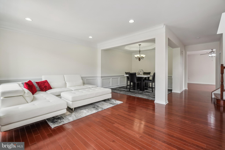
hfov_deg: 100.4
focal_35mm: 15
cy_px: 75
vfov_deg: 77.3
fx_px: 94
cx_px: 112
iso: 100
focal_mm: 10
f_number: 7.1
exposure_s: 1/20
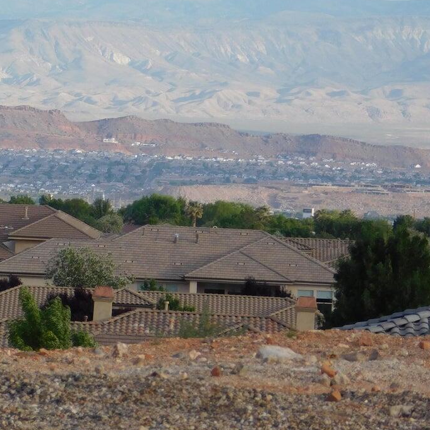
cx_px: 45
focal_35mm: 411
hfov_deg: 4.3
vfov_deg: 4.3
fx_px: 5776
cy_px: 133
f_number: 5.6
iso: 125
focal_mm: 41.3
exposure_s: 1/250
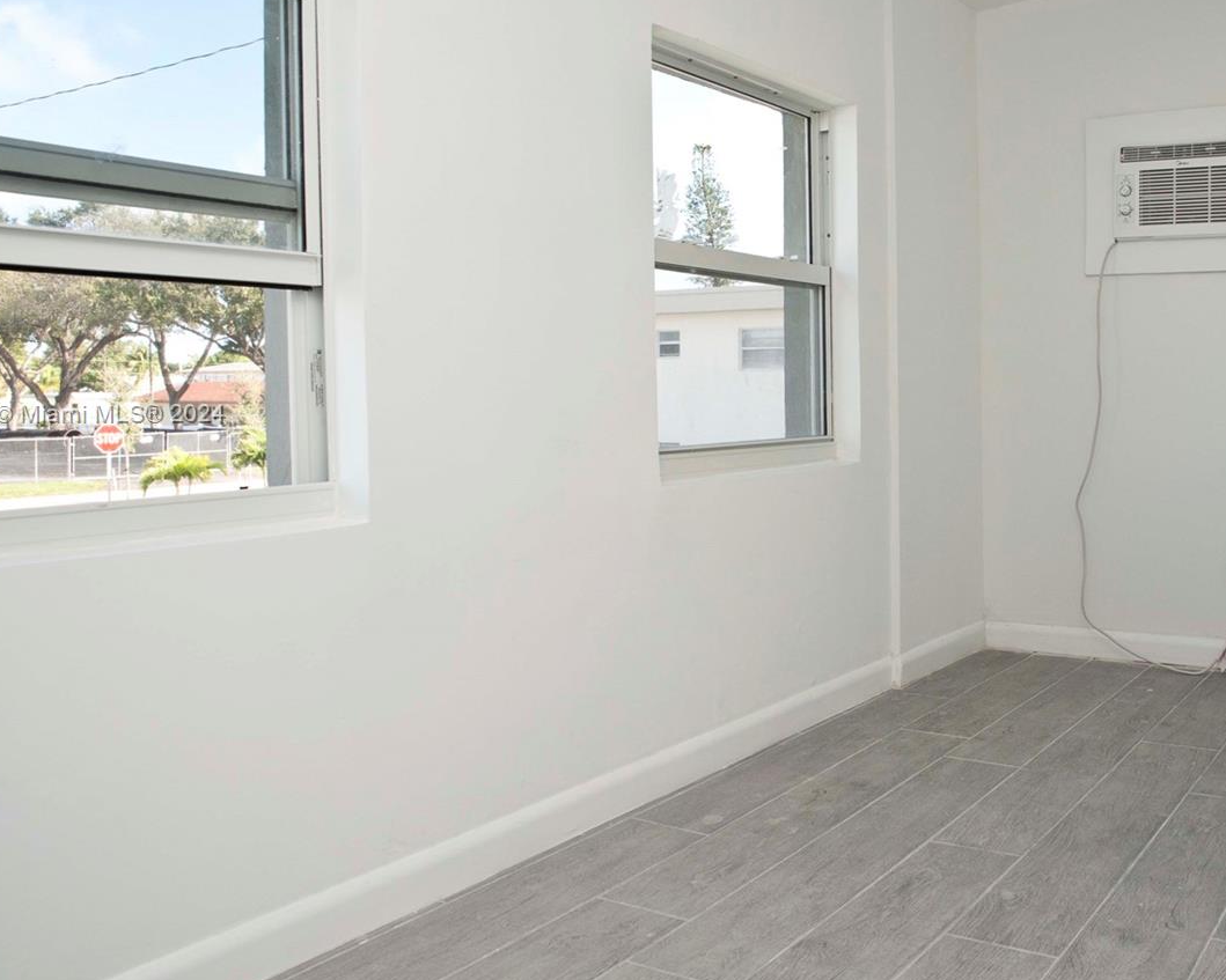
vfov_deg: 43.2
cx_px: 780
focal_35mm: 34
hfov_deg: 52.2
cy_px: 416
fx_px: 1234
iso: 400
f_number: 8
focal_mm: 24
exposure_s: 1/160
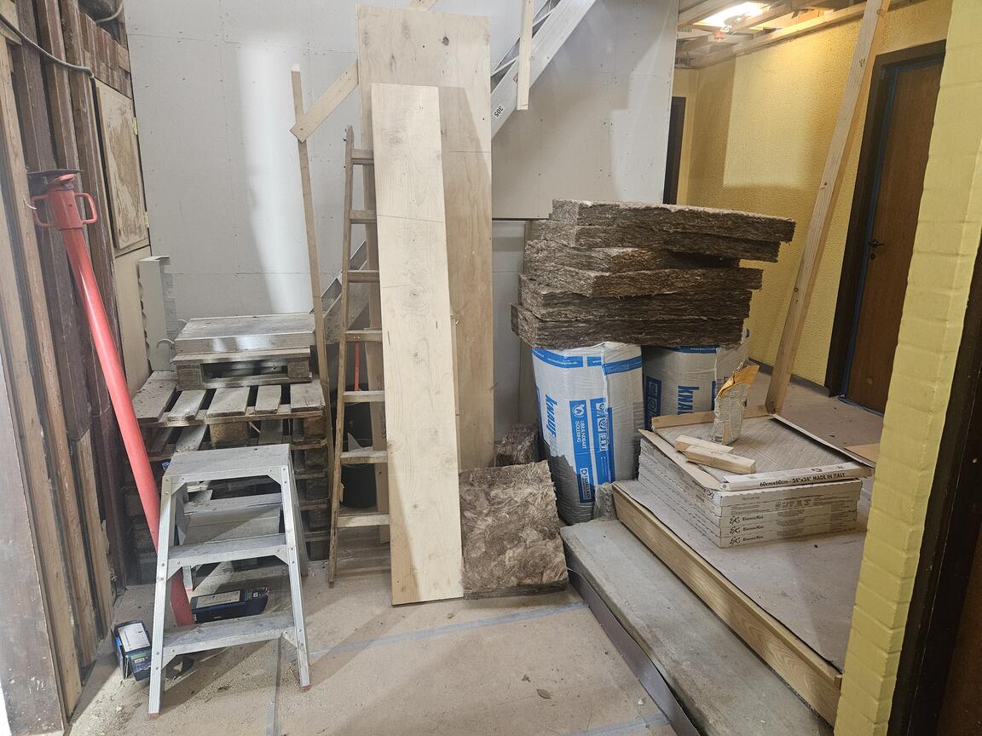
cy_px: 368
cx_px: 491
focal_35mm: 23
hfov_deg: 73.9
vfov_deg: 58.9
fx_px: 652
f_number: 1.8
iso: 500
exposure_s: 1/100
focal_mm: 5.4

(Assignment) Once you reach the line containing "focal_mm: 41.3", print it and every line after it exactly, through the end of the entries, without any pictures.

(Written response)
focal_mm: 41.3
exposure_s: 1/250
vfov_deg: 43.2
cx_px: 780
focal_35mm: 34
hfov_deg: 52.2
cy_px: 416
fx_px: 1234
iso: 400
f_number: 8
focal_mm: 24
exposure_s: 1/160
cy_px: 368
cx_px: 491
focal_35mm: 23
hfov_deg: 73.9
vfov_deg: 58.9
fx_px: 652
f_number: 1.8
iso: 500
exposure_s: 1/100
focal_mm: 5.4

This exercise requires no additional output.